Pritchett, the Chris Kattan character, keeps insisting that the place is possessed by malevolent spirits — that the house itself wants them all dead. This information is correct but unhelpful: they can’t get out of the house anyway, so it doesn’t matter who’s trying to kill them. Pritchett would do well to shut up, especially if he’s going to keep speaking with Chris Kattan’s voice, a grating, nasal baritone that is itself responsible for countless deaths.

This brings us to the film’s major obstacle. It wants to be the sort of movie where a lot of people die in a gory fashion. But it only has seven characters, and at least one of them, preferably one of the blondes, is required by Hollywood law to still be alive at the end. The movie’s workaround for this scarcity of victims is twofold. One, we see bloody flashbacks to 1930s mayhem, when the inmates got fed up and attacked the crazy doctor and his staff. Two, some of the characters in the present die more than once. Evelyn is found electrocuted to death by ghosts — which makes Price very angry, even though he hated her — and is subsequently revived by Dr. Donald Blackburn, with whom she had conspired to fake her death in order to trick Price. Then she is killed for real by the house’s dark energy, which takes the form of a black cloud, like the one that hovers around Pigpen. Likewise, Price is shot several times in the chest, and we are encouraged to believe he’s dead for several minutes before it’s revealed that the gun had blanks and he was using squibs to fake everybody out, whereupon he is also killed by the house.

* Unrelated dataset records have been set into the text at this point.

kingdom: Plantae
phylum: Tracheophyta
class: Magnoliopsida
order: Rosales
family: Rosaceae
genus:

Perhaps you are wondering how the angry house chose these particular people to invite to Evelyn’s birthday party. The movie is glad you asked! It’s because they’re all descendants of people who worked with Crazy Experimenting Doctor, and they must be punished for their ancestors’ crimes. This is not entirely fair, but try telling the house that. The house has a very Old Testament philosophy when it comes to the sins of the fathers being answered upon the heads of the children. Let’s be honest, the house is as insane as its former occupants were — maybe more so, comparatively speaking, since the sanity baseline for edifices is so much lower than for people. I mean, a person acts a little squirrelly and you think, “Ha, well, it takes all kinds to make a world.” But when a house behaves strangely you think, “Holy crap, this place is BANANAS!,” and you call a priest.

Anyway, the point is this: the house is bad, not the hill. Maybe that’s not supposed to be the point, but it’s the message I took away from it. The hills in “The Hills Have Eyes” don’t have eyes, either. The people who live in the hills do. I’m tired of liberal Hollywood taking out its prejudices on innocent hills, and I won’t stand for it anymore.